◆ **PROBLEM**
Starting at the line below holding "60: (735, 395, 1.85)" and stopping at the line holding "55: (347, 473, 1.40)", print every line exactly, both ends included, and leave the rest out.

◆ **INPUT RECORDS**
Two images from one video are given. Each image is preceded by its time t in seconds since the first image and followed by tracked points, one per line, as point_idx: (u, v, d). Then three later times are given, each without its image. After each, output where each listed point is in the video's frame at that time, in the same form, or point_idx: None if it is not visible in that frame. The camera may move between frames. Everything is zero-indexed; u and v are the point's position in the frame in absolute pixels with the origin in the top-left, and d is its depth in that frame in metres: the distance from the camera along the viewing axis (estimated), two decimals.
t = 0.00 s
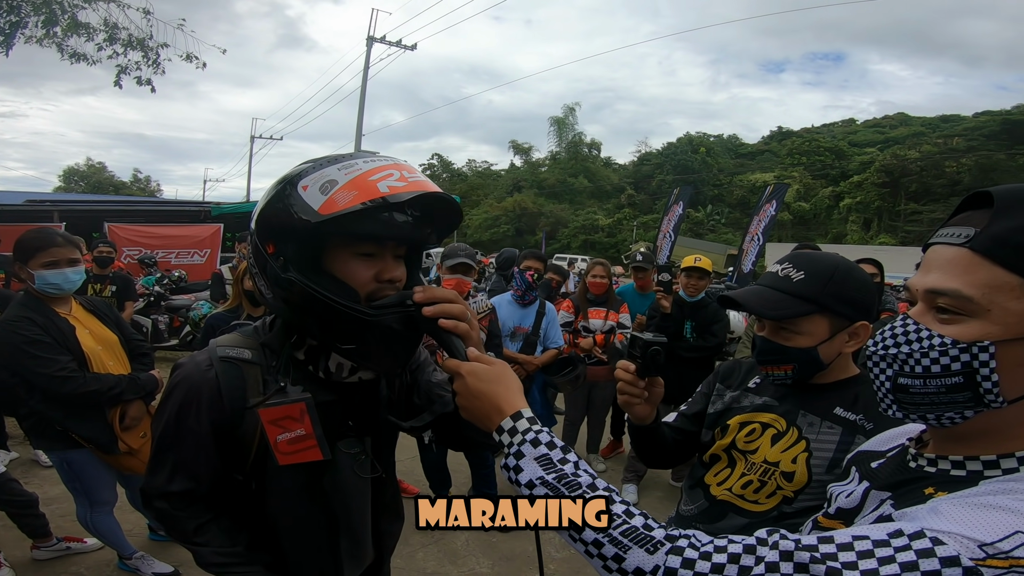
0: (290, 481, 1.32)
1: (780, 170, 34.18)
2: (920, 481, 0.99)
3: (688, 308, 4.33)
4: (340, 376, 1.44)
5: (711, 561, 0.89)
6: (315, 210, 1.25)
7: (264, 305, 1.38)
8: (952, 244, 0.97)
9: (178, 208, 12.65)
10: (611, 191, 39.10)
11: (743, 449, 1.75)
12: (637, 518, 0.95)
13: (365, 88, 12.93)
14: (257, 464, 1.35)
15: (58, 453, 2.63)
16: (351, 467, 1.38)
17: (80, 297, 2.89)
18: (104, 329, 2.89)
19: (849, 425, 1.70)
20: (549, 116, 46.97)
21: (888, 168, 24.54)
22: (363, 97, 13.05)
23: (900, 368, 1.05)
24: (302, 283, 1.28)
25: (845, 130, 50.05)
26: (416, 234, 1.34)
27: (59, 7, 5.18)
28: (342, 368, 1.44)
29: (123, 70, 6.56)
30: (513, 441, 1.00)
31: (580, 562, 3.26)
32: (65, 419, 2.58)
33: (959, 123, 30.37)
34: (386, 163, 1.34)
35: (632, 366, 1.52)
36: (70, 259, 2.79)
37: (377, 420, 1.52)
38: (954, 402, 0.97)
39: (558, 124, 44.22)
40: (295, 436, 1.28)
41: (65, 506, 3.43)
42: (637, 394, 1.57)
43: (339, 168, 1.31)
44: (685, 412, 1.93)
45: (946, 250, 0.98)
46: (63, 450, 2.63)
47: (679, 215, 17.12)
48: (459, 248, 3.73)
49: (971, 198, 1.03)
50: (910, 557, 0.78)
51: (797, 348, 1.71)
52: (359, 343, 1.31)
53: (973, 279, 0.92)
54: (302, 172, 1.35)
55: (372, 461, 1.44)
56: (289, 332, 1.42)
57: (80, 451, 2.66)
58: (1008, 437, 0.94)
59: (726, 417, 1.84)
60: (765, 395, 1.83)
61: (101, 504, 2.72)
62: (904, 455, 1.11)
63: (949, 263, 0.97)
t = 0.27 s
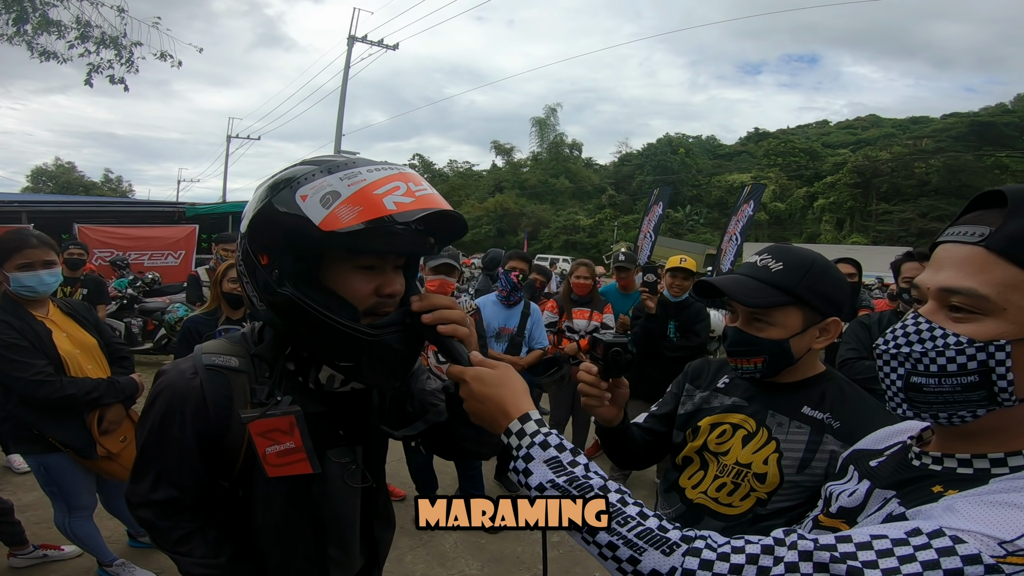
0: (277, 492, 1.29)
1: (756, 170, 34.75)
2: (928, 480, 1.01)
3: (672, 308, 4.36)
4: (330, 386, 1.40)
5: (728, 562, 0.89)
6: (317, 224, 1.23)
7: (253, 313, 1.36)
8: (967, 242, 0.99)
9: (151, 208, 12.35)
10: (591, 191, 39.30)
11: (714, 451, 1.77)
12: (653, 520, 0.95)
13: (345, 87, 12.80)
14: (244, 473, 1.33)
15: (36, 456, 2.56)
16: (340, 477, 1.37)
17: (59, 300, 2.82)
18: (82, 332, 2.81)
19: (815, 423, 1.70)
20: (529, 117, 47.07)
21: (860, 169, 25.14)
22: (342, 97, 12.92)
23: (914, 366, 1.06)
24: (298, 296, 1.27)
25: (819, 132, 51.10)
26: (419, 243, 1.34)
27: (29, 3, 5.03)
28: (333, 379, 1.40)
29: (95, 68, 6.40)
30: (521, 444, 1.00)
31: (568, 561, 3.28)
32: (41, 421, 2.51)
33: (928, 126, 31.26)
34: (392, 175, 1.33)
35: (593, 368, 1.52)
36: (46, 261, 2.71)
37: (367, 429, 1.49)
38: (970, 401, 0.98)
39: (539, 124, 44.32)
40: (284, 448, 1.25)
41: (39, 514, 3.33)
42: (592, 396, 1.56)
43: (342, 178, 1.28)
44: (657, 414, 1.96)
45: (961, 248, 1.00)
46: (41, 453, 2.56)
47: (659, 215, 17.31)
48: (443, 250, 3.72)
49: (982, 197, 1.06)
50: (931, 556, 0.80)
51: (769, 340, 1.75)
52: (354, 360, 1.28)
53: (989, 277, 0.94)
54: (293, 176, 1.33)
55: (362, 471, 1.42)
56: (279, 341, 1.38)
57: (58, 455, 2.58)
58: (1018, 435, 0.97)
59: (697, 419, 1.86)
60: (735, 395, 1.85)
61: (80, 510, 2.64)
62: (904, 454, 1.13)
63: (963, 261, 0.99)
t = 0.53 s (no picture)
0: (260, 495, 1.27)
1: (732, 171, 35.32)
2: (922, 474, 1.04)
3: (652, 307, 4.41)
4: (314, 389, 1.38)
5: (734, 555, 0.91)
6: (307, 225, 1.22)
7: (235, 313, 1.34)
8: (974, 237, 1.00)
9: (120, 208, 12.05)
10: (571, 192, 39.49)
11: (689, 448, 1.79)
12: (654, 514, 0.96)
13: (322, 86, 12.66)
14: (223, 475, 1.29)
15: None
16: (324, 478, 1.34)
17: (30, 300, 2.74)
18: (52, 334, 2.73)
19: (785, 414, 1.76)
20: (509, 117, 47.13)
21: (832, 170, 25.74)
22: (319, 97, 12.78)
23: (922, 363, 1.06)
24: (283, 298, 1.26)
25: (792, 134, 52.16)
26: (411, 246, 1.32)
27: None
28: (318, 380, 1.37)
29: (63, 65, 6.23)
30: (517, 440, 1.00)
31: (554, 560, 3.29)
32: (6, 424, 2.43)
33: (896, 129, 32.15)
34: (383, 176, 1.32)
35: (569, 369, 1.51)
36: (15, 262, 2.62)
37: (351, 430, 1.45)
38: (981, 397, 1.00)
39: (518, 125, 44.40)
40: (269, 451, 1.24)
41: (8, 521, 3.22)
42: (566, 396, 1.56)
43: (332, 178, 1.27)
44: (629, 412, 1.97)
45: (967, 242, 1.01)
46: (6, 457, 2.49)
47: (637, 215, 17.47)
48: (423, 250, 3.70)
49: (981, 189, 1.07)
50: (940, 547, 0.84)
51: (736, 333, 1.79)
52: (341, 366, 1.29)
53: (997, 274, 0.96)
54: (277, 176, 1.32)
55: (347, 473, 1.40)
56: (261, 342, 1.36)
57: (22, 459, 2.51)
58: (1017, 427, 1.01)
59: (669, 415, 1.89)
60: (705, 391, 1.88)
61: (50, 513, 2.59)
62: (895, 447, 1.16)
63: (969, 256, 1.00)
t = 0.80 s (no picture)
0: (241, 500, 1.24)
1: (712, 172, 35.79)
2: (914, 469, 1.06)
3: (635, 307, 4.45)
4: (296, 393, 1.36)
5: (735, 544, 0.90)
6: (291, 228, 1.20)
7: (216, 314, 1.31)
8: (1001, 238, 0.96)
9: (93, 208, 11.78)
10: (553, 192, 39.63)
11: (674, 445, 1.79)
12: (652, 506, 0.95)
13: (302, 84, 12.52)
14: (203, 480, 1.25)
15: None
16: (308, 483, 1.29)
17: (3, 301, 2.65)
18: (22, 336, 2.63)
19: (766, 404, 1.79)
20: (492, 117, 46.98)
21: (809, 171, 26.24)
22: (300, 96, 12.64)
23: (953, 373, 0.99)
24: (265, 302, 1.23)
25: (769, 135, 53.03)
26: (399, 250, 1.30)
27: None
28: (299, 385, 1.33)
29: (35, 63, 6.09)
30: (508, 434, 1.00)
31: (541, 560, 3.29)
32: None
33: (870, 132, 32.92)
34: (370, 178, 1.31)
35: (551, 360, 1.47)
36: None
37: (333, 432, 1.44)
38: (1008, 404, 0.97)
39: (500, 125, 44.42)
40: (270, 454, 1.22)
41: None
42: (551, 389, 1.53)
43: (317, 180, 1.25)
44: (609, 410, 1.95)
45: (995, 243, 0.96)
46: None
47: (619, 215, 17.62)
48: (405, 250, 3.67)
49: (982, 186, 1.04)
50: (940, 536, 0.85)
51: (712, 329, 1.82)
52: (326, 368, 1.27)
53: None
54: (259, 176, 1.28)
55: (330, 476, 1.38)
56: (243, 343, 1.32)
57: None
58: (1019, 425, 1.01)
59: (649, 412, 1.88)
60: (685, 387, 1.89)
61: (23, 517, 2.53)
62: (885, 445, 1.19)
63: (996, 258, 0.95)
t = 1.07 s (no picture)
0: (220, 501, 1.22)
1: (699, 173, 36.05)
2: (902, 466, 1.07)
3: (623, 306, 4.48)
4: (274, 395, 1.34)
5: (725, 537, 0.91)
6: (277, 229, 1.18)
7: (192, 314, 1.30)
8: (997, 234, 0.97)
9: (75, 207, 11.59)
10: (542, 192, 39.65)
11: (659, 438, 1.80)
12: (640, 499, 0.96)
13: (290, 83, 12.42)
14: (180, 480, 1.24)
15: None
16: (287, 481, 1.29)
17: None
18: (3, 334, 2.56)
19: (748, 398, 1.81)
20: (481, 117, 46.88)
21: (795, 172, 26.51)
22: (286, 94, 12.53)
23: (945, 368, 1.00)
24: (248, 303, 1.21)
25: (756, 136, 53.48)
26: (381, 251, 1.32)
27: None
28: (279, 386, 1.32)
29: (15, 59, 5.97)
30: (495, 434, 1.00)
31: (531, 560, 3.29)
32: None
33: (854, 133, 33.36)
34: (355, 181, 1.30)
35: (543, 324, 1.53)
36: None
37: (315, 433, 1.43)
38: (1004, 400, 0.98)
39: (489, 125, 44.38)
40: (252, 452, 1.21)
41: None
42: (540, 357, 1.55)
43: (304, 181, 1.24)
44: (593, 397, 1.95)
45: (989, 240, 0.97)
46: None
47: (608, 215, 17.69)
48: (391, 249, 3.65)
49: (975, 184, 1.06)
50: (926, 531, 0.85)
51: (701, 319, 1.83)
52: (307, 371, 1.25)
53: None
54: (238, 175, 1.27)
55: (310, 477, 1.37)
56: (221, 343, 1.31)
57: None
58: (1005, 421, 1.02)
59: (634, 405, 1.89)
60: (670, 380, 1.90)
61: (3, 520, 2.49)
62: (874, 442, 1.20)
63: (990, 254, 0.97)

...

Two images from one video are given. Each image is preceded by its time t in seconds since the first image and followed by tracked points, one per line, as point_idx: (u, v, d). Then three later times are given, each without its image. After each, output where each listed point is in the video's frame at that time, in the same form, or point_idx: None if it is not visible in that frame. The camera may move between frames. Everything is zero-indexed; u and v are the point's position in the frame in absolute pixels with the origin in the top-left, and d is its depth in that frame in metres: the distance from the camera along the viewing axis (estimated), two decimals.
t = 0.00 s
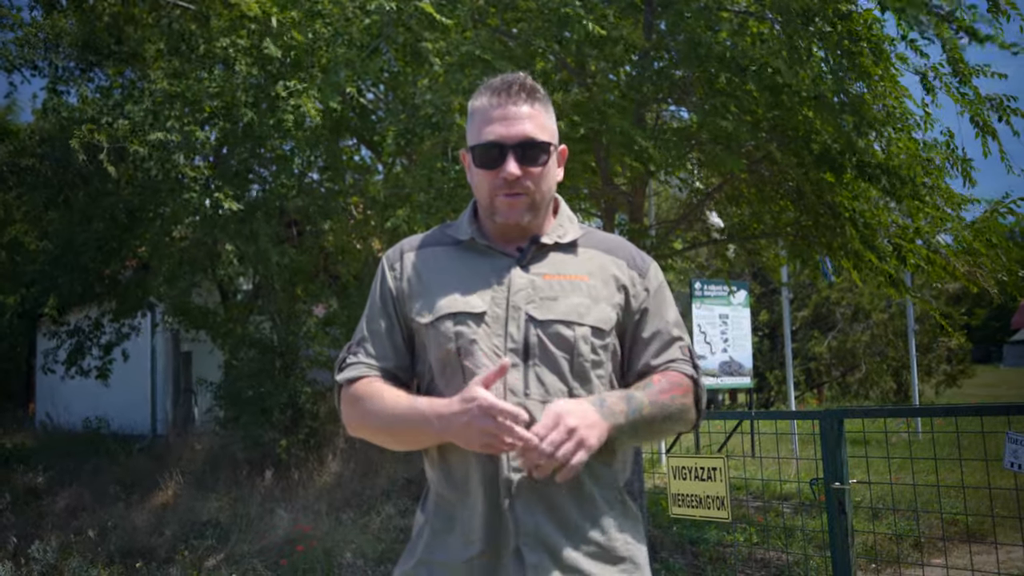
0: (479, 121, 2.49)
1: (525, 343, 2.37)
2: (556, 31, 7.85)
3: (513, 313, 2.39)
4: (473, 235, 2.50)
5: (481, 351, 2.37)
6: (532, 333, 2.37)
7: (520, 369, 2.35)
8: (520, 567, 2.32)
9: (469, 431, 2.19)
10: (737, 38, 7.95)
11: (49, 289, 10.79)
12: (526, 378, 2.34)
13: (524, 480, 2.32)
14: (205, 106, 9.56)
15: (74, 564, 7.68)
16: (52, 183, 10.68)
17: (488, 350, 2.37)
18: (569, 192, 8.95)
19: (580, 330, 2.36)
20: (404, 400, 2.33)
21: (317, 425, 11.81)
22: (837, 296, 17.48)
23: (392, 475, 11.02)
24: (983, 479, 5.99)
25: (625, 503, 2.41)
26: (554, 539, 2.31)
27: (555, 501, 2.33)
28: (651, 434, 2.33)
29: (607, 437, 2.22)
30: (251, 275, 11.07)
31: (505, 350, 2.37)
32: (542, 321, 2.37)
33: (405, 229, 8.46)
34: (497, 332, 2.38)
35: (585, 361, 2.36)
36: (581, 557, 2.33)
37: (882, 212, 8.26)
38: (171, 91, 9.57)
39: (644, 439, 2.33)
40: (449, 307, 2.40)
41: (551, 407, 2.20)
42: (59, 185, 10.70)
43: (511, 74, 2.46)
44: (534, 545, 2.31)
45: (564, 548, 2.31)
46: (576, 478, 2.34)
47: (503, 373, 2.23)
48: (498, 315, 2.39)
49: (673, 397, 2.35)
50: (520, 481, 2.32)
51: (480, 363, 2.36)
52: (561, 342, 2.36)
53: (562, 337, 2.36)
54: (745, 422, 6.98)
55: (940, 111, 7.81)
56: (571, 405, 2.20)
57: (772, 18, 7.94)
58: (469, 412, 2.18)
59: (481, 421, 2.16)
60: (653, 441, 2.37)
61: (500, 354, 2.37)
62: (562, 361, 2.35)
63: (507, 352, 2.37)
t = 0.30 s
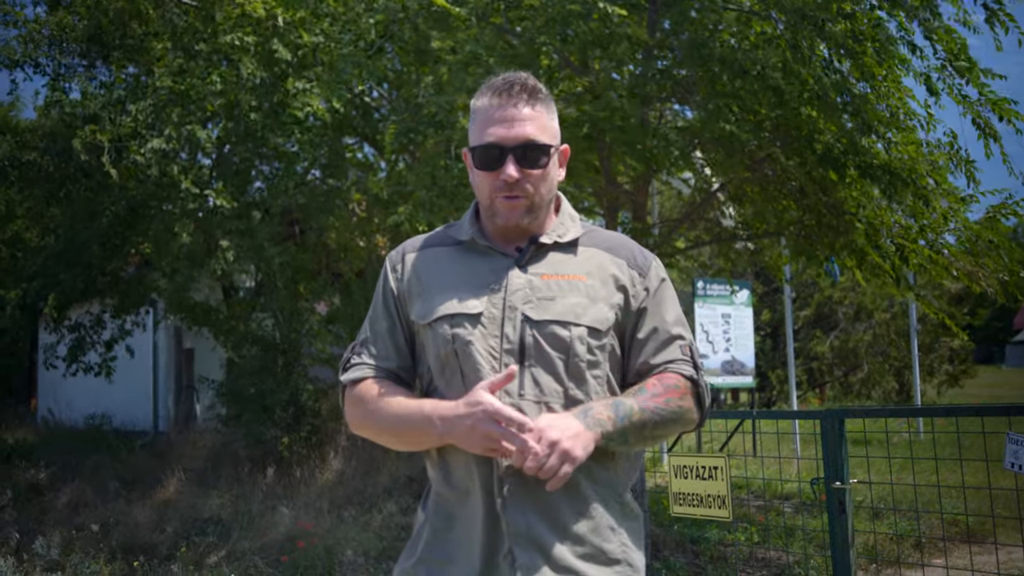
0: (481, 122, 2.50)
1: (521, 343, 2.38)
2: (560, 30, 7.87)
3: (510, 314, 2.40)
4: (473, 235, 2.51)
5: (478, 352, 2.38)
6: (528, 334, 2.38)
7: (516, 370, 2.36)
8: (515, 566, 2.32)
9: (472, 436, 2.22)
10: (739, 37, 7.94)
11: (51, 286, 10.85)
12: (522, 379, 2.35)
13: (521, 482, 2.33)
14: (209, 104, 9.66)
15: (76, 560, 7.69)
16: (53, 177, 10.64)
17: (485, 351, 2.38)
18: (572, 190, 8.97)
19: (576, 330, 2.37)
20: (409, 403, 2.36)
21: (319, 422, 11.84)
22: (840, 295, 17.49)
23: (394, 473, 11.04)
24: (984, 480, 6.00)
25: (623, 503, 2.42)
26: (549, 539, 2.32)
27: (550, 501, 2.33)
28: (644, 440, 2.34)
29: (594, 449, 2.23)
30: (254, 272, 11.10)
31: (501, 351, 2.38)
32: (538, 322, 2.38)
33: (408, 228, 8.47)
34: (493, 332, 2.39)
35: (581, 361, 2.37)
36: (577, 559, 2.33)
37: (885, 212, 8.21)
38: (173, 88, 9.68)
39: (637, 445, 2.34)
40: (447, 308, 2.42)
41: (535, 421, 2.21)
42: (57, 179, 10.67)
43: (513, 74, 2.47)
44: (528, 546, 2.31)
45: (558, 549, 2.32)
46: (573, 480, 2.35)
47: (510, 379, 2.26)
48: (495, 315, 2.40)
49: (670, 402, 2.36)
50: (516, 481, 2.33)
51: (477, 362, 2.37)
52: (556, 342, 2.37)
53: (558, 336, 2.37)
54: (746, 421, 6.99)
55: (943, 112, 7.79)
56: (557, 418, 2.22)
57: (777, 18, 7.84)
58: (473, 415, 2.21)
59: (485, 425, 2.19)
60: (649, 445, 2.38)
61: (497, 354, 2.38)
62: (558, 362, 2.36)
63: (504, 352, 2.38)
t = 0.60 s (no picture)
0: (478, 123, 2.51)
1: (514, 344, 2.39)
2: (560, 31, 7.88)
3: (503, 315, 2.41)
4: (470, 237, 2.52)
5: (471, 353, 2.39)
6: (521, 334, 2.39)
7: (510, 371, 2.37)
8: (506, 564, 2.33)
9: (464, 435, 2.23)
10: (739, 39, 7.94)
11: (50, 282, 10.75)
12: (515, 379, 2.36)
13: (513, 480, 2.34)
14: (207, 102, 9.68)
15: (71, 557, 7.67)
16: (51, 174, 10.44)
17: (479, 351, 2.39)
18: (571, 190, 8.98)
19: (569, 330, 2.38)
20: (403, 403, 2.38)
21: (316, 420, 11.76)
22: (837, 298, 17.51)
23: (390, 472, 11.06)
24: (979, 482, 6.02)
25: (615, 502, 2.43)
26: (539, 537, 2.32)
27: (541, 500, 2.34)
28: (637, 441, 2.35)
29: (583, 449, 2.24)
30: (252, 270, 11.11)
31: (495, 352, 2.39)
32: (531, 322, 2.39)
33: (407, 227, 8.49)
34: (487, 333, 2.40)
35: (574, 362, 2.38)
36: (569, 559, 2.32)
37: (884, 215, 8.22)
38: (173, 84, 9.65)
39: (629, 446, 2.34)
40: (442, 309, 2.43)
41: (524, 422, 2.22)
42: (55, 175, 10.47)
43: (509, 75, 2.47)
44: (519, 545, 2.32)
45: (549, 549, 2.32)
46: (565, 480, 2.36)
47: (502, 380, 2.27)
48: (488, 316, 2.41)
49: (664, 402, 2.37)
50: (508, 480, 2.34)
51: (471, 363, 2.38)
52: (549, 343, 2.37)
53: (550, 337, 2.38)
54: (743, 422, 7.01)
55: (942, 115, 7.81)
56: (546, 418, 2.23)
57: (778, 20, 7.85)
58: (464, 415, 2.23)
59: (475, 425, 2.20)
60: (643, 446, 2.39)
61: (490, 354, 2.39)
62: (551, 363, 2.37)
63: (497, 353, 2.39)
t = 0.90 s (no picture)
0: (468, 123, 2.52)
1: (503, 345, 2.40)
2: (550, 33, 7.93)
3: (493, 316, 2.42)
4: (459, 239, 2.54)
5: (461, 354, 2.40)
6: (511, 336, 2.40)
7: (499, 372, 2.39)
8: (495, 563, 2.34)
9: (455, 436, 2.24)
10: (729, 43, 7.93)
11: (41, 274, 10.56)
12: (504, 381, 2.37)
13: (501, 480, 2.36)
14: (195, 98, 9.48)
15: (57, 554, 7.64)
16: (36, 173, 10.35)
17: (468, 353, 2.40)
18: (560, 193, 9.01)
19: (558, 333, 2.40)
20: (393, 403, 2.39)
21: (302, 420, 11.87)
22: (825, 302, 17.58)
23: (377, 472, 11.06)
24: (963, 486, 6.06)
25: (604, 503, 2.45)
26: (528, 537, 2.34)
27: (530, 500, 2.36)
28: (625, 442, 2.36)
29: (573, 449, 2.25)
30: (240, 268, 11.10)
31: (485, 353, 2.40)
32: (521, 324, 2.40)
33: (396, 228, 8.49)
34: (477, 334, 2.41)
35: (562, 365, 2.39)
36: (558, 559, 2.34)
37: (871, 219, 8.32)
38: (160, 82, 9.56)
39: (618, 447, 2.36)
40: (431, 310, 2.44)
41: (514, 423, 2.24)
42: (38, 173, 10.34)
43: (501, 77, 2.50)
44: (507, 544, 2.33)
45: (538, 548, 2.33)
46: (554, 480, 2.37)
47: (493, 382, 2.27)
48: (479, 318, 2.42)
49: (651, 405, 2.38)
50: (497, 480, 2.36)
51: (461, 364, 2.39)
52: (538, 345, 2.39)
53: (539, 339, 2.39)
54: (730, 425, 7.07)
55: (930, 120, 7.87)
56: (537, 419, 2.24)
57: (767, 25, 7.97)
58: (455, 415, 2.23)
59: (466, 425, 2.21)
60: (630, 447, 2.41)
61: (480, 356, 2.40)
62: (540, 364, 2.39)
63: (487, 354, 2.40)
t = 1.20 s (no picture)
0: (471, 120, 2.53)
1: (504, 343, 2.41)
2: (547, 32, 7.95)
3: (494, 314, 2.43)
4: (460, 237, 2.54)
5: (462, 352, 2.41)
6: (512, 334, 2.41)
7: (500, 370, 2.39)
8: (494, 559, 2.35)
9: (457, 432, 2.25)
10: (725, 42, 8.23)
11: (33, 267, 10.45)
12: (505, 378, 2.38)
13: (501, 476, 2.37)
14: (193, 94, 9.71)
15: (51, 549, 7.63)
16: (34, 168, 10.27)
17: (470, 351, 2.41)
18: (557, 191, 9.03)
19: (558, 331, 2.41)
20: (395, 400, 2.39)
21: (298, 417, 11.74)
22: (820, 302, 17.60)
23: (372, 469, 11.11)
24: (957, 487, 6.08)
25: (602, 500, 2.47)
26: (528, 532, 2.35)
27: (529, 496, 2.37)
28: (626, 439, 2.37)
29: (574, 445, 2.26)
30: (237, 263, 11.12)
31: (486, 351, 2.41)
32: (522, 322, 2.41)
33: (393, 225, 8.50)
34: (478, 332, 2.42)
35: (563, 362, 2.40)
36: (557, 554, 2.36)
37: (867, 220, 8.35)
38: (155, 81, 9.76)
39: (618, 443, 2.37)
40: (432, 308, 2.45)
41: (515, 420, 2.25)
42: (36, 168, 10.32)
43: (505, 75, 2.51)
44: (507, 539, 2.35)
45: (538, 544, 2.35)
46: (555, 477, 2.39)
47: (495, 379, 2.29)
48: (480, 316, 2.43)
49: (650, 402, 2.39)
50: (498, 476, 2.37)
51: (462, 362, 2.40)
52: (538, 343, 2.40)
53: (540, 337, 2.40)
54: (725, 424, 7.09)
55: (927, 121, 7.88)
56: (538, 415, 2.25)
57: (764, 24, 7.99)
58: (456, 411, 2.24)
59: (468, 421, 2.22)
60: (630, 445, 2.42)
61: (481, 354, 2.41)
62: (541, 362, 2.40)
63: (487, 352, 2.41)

◆ **EXERCISE RESPONSE**
60: (735, 395, 1.85)
61: (80, 510, 2.64)
62: (904, 454, 1.13)
63: (963, 261, 0.99)
t = 0.53 s (no picture)
0: (260, 495, 1.27)
1: (732, 171, 35.32)
2: (922, 474, 1.04)
3: (652, 307, 4.41)
4: (314, 389, 1.38)
5: (734, 555, 0.91)
6: (307, 225, 1.22)
7: (235, 313, 1.34)
8: (974, 237, 1.00)
9: (120, 208, 12.05)
10: (571, 192, 39.49)
11: (689, 448, 1.79)
12: (654, 514, 0.96)
13: (322, 86, 12.66)
14: (223, 475, 1.29)
15: None
16: (324, 478, 1.34)
17: (30, 300, 2.74)
18: (52, 334, 2.73)
19: (785, 414, 1.76)
20: (509, 117, 47.13)
21: (832, 170, 25.74)
22: (319, 97, 12.78)
23: (922, 363, 1.06)
24: (283, 298, 1.26)
25: (792, 134, 52.16)
26: (411, 246, 1.32)
27: None
28: (318, 380, 1.37)
29: (63, 65, 6.23)
30: (517, 440, 1.00)
31: (554, 560, 3.29)
32: (6, 424, 2.43)
33: (896, 129, 32.15)
34: (383, 176, 1.32)
35: (569, 369, 1.51)
36: (15, 262, 2.62)
37: (351, 430, 1.45)
38: (981, 397, 1.00)
39: (518, 125, 44.40)
40: (269, 451, 1.24)
41: (8, 521, 3.22)
42: (566, 396, 1.56)
43: (332, 178, 1.27)
44: (629, 412, 1.97)
45: (967, 242, 1.01)
46: (6, 457, 2.49)
47: (637, 215, 17.47)
48: (423, 250, 3.70)
49: (981, 189, 1.07)
50: (940, 547, 0.84)
51: (736, 333, 1.79)
52: (341, 366, 1.29)
53: (997, 274, 0.96)
54: (277, 176, 1.32)
55: (347, 473, 1.40)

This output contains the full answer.